Erbakan’ın Türkiye’de demokratik sürece bir katkısı, kitle siyasetine önem vermesidir. RP, diğer birçok Türk siyasi partilerinden farklı olarak, parti üyelerinin

büyük bölümü tarafından desteklenen ideolojisi etrafında toplanmışlardır.

3.2.2.RP’NİN İKTİDAR İLE TANIŞMASI

RP, MSP’den farklı olarak, 1980’den bugüne gençleri, kadınları ve piyasa ekonomisinden olumsuz etkilenenleri de kapsayacak şekilde tabanını genişletmektedir. RP’nin değişim yanlısı kurmaylarından biri bu geniş kesimlerin kucaklama stratejisinin, partinin kendi devletçi ve statükocu çizgisini aşma çabası olarak yorumlamaktadır(Cizre,2005:102).Siyaset yelpazesinin genişlemesi farklı birliktelikleri ve politikaların da dönüşmesine neden olmuştur.

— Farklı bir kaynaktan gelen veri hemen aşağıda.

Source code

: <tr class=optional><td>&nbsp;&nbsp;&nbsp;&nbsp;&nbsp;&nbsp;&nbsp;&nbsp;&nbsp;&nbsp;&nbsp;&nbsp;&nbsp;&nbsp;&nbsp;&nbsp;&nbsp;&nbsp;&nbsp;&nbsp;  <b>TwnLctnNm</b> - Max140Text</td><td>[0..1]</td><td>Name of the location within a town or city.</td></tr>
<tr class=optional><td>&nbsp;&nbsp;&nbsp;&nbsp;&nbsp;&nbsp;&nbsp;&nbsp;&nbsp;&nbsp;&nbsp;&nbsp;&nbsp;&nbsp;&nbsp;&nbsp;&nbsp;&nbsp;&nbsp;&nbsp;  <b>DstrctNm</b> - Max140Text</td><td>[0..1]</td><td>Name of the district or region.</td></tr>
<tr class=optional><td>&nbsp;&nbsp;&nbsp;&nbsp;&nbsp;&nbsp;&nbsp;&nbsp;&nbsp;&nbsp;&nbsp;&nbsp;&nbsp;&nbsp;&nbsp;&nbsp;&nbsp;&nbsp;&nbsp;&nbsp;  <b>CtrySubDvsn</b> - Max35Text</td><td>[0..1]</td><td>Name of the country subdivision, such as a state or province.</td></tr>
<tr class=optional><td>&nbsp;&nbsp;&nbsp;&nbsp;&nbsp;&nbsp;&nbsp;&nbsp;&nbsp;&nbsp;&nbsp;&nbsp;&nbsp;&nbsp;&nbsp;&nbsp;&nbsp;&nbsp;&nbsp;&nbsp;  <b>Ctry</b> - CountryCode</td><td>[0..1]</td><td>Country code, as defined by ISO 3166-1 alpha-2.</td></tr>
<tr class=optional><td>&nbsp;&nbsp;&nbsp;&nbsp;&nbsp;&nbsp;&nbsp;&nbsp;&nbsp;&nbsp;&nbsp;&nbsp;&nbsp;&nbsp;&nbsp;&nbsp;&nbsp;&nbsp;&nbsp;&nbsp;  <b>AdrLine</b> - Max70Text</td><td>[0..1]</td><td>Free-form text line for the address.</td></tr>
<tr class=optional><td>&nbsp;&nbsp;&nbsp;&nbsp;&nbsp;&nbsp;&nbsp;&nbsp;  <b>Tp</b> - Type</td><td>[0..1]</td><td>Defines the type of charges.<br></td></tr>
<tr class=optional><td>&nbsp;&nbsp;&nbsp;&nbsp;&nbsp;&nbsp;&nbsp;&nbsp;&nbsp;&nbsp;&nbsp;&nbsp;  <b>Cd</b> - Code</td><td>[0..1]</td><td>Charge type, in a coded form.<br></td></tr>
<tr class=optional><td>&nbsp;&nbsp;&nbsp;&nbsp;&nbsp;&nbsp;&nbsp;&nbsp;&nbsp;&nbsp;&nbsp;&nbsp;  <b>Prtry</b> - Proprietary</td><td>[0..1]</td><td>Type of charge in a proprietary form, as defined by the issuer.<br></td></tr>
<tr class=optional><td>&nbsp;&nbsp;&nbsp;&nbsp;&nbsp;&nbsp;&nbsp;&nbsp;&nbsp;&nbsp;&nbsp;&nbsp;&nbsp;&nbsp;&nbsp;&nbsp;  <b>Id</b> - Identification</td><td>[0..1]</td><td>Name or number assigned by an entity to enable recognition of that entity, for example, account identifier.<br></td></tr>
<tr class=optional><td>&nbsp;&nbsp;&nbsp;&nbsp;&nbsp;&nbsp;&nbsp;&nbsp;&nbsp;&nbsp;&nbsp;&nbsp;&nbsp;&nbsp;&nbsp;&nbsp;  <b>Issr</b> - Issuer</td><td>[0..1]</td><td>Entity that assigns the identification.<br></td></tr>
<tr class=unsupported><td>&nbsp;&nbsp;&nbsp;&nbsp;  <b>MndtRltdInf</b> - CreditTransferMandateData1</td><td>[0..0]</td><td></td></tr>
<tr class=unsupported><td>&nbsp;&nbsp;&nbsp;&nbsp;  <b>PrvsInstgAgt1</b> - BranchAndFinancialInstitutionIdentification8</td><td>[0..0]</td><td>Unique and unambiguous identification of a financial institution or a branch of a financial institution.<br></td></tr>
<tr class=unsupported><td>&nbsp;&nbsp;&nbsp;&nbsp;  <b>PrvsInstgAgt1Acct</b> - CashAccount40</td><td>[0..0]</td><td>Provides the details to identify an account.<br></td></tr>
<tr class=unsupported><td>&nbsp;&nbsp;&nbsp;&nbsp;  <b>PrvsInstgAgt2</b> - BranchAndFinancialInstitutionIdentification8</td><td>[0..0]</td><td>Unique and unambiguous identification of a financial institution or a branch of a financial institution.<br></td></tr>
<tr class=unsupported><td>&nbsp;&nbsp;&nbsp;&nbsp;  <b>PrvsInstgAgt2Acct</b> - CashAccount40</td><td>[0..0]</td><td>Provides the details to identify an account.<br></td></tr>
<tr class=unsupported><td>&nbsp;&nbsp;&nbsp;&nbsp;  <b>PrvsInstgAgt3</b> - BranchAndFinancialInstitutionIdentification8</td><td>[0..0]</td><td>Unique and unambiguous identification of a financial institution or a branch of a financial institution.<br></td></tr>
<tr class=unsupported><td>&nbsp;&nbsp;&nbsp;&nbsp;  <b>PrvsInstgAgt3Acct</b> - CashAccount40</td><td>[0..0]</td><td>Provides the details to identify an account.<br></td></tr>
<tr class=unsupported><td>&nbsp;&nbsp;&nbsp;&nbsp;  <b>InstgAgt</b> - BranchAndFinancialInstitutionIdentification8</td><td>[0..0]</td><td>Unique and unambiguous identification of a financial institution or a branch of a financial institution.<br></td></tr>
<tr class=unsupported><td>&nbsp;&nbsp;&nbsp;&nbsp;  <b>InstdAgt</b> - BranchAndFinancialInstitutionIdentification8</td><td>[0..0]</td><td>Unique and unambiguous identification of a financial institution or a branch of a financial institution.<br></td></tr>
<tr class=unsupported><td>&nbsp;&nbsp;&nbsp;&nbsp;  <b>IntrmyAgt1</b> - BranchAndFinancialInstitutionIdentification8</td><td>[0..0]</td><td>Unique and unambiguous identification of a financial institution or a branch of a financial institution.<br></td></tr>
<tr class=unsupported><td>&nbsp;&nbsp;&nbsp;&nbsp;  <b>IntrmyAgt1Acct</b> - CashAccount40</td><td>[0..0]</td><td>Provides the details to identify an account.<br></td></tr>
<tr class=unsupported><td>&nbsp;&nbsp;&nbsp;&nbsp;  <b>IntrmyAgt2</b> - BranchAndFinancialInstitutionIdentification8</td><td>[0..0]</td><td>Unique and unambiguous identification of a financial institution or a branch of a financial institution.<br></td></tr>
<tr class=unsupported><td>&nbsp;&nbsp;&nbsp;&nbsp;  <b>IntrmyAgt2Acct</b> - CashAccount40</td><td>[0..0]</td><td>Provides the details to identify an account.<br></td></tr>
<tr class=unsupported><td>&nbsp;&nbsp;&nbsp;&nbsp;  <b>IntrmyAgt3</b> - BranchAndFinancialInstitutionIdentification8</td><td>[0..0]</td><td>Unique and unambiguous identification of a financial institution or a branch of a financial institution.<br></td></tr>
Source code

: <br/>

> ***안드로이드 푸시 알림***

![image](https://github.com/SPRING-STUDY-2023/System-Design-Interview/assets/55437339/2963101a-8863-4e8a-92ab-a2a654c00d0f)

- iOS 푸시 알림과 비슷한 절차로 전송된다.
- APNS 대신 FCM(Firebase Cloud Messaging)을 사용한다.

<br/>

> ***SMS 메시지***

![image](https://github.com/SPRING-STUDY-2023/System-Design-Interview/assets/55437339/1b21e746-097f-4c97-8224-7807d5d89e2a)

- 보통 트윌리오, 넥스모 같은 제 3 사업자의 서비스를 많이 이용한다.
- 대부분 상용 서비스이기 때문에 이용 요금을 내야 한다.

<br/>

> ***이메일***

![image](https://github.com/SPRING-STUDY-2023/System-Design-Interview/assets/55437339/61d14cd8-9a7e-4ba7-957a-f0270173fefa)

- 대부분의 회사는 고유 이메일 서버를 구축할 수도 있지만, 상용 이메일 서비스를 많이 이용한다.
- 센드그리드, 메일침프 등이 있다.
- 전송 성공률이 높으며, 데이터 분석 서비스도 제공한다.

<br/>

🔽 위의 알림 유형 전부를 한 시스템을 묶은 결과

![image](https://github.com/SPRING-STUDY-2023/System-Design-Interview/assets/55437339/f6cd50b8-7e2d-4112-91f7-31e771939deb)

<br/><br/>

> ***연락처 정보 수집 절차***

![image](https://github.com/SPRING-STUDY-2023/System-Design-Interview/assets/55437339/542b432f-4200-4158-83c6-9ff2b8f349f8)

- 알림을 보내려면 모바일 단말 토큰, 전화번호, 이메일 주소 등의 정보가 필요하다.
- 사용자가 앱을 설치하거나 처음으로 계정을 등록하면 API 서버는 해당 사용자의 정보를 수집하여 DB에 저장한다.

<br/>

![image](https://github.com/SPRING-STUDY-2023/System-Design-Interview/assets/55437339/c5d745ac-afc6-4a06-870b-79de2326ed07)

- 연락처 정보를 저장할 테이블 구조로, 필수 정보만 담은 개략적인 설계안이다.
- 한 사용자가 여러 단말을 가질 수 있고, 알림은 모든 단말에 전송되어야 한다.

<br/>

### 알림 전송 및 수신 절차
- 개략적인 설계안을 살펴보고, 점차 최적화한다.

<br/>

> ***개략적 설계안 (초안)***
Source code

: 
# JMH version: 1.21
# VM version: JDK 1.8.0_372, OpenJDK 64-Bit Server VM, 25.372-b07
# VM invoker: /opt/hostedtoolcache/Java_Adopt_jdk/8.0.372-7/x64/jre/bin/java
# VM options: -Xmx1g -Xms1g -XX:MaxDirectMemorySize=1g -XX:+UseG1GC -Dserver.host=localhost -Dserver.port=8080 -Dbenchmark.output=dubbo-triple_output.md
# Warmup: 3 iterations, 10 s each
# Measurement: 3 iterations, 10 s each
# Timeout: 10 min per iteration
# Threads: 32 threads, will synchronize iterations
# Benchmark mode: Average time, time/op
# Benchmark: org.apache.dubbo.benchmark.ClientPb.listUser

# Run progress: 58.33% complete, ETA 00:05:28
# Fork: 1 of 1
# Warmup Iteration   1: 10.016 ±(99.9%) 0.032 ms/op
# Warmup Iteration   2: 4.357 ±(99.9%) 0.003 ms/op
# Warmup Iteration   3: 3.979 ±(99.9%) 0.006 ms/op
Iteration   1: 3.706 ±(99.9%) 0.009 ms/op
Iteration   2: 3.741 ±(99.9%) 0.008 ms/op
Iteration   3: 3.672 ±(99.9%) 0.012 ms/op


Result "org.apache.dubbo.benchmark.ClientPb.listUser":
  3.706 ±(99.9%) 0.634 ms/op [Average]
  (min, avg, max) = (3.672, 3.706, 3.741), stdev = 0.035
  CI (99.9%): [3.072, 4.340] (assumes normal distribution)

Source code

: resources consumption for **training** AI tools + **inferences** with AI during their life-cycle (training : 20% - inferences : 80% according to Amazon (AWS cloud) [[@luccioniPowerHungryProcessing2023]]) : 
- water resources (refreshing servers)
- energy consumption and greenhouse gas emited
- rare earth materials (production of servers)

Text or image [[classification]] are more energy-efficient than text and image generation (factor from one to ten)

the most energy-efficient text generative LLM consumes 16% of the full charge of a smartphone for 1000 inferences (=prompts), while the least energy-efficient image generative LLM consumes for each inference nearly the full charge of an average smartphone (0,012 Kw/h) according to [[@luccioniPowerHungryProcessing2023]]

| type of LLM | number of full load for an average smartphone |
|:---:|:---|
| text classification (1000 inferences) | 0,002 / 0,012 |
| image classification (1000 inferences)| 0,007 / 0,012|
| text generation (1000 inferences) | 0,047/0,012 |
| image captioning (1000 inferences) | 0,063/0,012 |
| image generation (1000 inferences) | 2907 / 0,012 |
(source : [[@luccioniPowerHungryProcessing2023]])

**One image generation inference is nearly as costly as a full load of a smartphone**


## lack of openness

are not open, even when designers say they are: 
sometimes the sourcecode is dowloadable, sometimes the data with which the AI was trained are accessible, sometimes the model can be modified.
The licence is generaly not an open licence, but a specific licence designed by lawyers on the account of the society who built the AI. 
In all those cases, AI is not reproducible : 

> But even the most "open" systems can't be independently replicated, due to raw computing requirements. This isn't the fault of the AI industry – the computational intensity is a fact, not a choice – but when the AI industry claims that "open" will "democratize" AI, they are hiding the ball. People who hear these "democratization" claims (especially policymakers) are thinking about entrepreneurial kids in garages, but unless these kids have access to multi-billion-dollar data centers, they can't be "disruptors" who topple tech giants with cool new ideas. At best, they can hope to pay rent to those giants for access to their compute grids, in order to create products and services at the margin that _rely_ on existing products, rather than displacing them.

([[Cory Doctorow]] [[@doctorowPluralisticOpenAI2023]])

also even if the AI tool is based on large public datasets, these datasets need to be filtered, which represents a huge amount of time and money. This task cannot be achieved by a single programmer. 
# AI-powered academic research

1983 seçimlerinden sonra, siyasal seçkinler, ekonomik kalkınma hedeflerini gerçekleştirmek ve solun oluşturduğu tehdidi ortadan kaldırmak için, İslamcıların sisteme entegre edilmesi gerektiğine karar verdi. Bu entegrasyonun, ancak ‘Yumuşak bir İslam’ı, yani devlet tarafından titizlikle evcileştirilen ve izlenen bir İslam’ı kabul etmekle gerçekleştirilebileceğine karar verildi. Bunun sonucu olarak, İslamcı gruplar eğitim fırsatlarını geliştirilmesi, ekonomik faaliyetler ve parti politikaları yoluyla sisteme girdi. ‘Evcilleştirilmiş’ İslam’ın, ulusal birliğe güçlendirmeye yardım ettiği eğitim araçları arasında daha fazla imam-hatip okulu açılması ve kuran kurslarını uygulamaya konulması yer alıyordu(Yavuz,2008:288).İslamcıların devlet ile uyumunu sağlamak için eğitim alanı genişletilmeye çalışılmıştır.

RP karşısında ‘büyük sermaye’yi de paylaşmış oluyor. Büyük sermaye bir yandan Anadolu Sermayesi’ne karşı çıkarlarının kalkanı olarak laiklik kullanırken öte yandan askeri manipüle etme yeteneği açısından da şimdiye kadar yaşanan tecrübelere göre ‘yeni bir durum’ diyebileceğimiz reflekslere ve melekelere kavuştuğunu göstermiş oldu(Çelik,1998:44-45). 24 Aralık 1995’te genel seçimler yapıldı. Oyların %21 alarak Refah Parti’si 1.parti oldu.